Especially in the transformation zone of the uterine cervix, where with the onset of puberty the unilayered columnar epithelium of the cervix changes into stratified squamous epithelium (see p. 329), the squamous epithelium may undergo malignant transformation and turn into invasive squamous cell carcinoma. Because cervical cancer usually develops slowly over time, it is possible to detect it in its early stages with the help of cytologic smears. Thus, cytodiagnosis is one of the most important tools in early detection of cervical cancer (see D). Cytology testing is an obligatory part of the initial gynecologic examination and cancer screening (in Germany starting at the age of 20) and is also performed to evaluate suspicious changes in cervical tissue. The cytologic smear should always include cells from the uppermost epithelial layer, which if they are normal show signs of differentiation (see p. 328).
Two smears are taken routinely: the first one (a) must be taken at the surface of the vaginal part of the cervix (ectocervix), and the second one (b) from the cervical canal (endocervix). The smear material is taken with a cotton swab and transferred to a slide and fixed (c). After that, the Papanicolaou method (known as Pap stain) is used to stain the cervical smear and evaluate it for characteristics of cell differentiation (cell shape, nuclear shape, nucleus-plasma ratio, see D). Because structure, height and the degree of maturation vary with the hormonal status (menstrual cycle) of a woman, it is crucial to confirm at which point during the cycle the smear is taken. If it is taken during the follicular phase (effect of estrogen), it is dominated by eosinophilic superficial cells, which are stained red, and flat, basophilic intermediate cells with pyknotic nuclei, which are stained greenish-blue (e). This proliferative phase, during which the uppermost cell layer is constantly regenerated by cells from the basal layer, normally lasts about a week. The postovulatory phase is dominated by cell differentiation and desquamation. Hence, the epithelium is thinner in the second part of the menstrual cycle.
B Schiller’s iodine test for localization of abnormal epithelial regions
a Normal vaginal cervical epithelium stained by iodine produces a dark brown color; b Iodine negative, insufficiently differentiated cervical epithelium.
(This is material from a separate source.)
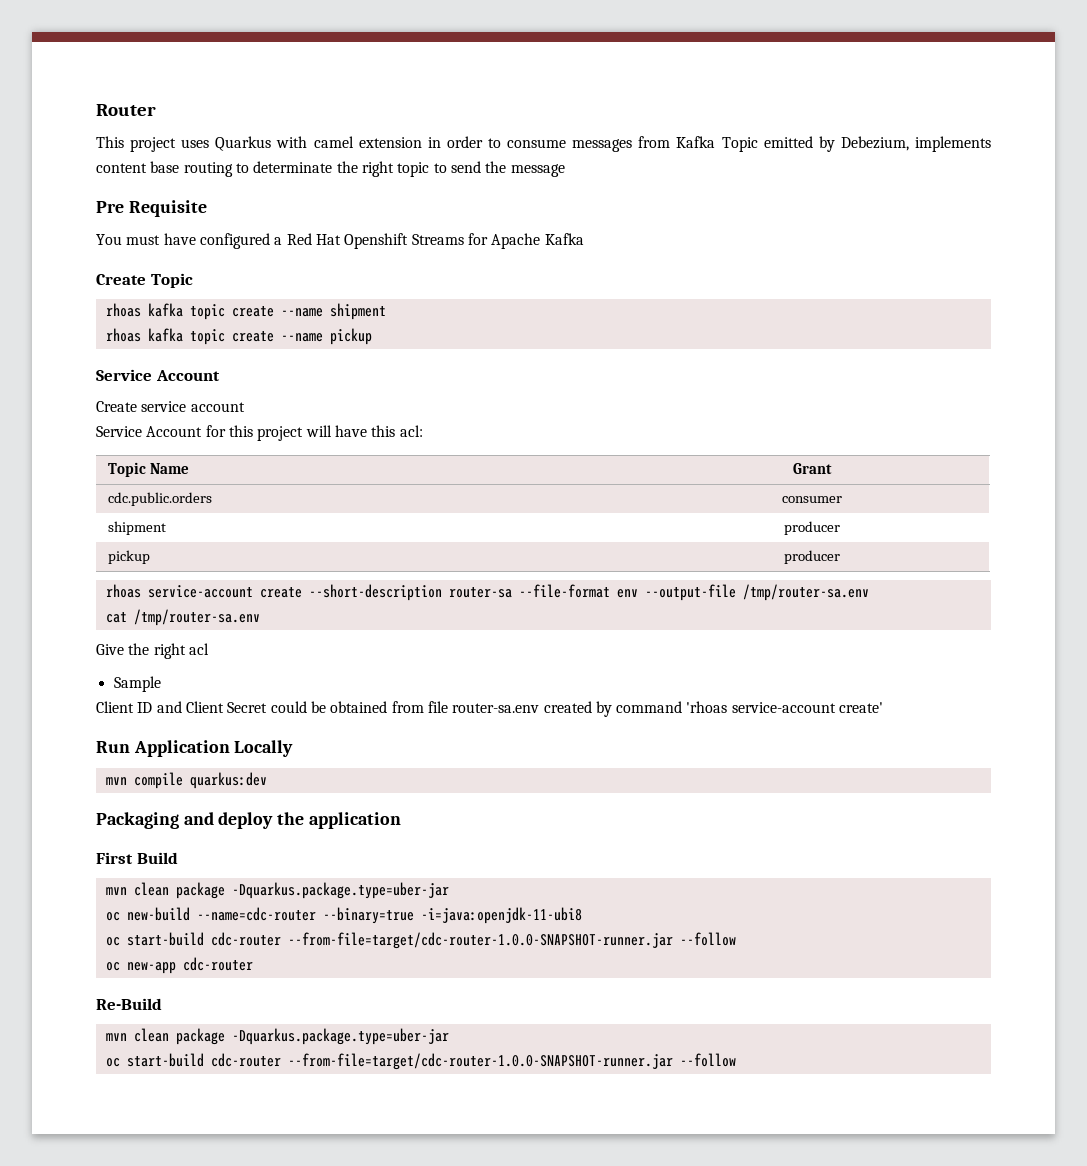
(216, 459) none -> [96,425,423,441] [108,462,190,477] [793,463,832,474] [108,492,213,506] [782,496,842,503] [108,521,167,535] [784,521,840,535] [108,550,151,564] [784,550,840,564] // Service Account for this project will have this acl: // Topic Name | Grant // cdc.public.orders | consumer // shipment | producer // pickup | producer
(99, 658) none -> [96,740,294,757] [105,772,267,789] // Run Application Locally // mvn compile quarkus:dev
After inserting a speculum into the vagina, the vaginal part of the cervix is initially examined macroscopically, if necessary with the help of a colposcope allowing a 6–40 fold magnification of the cervix. For the localization of abnormal areas, Schiller’s iodine test utilizes the glycogen content of the surrounding normal squamous epithelium. To that end, iodine solution (Schiller’s iodine test) is applied to the surface of the cervix. Normal squamous epithelium, regardless of whether it is autochthonous or metaplastic, takes on a dark brown color. However, insufficiently differentiated squamous epithelium with a high or low glycogen content turns only light brown or is iodine negative. Thus, the iodine-unstained areas correspond to the location of undifferentiated epithelium. Iodine-negative areas are not specific but combined with suspicious cytology results (see above cytologic smear) of the same area, point to epithelial abnormalities. Hence, Schiller’s iodine test provides a method with which to assess the localization and expansion of cervical changes. Conization (see C) is used to remove affected areas.